To-do item:
Lines below starting with the line with "X0021741Y0017528D01*" and going on through the line with "X0068985Y0080520D02*" must be output exactly; the rest of the records must be left out.

Supplied data:
····················
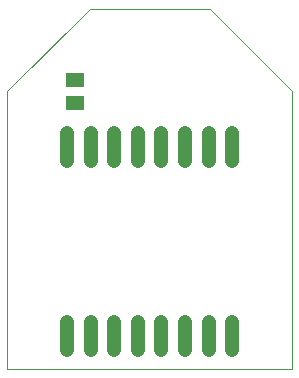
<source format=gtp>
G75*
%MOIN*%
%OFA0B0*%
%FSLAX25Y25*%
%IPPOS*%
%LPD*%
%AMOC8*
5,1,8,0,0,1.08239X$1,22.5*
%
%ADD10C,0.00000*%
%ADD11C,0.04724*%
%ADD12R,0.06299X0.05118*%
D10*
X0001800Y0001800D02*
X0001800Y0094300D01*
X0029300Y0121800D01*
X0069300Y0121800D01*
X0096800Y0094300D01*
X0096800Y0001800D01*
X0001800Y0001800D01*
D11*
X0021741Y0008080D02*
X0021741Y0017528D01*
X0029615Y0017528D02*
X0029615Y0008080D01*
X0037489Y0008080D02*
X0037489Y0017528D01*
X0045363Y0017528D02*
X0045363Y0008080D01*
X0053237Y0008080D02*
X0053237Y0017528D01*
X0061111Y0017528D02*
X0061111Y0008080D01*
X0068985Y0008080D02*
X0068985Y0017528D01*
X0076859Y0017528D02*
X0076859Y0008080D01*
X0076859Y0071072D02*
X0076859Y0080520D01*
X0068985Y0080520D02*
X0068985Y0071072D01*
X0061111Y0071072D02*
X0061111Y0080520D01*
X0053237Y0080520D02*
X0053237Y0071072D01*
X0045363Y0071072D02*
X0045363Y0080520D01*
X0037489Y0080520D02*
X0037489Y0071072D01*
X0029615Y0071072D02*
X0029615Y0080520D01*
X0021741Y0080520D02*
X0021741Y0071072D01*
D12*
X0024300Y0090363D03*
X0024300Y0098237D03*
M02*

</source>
····················
Solution:
X0021741Y0017528D01*
X0029615Y0017528D02*
X0029615Y0008080D01*
X0037489Y0008080D02*
X0037489Y0017528D01*
X0045363Y0017528D02*
X0045363Y0008080D01*
X0053237Y0008080D02*
X0053237Y0017528D01*
X0061111Y0017528D02*
X0061111Y0008080D01*
X0068985Y0008080D02*
X0068985Y0017528D01*
X0076859Y0017528D02*
X0076859Y0008080D01*
X0076859Y0071072D02*
X0076859Y0080520D01*
X0068985Y0080520D02*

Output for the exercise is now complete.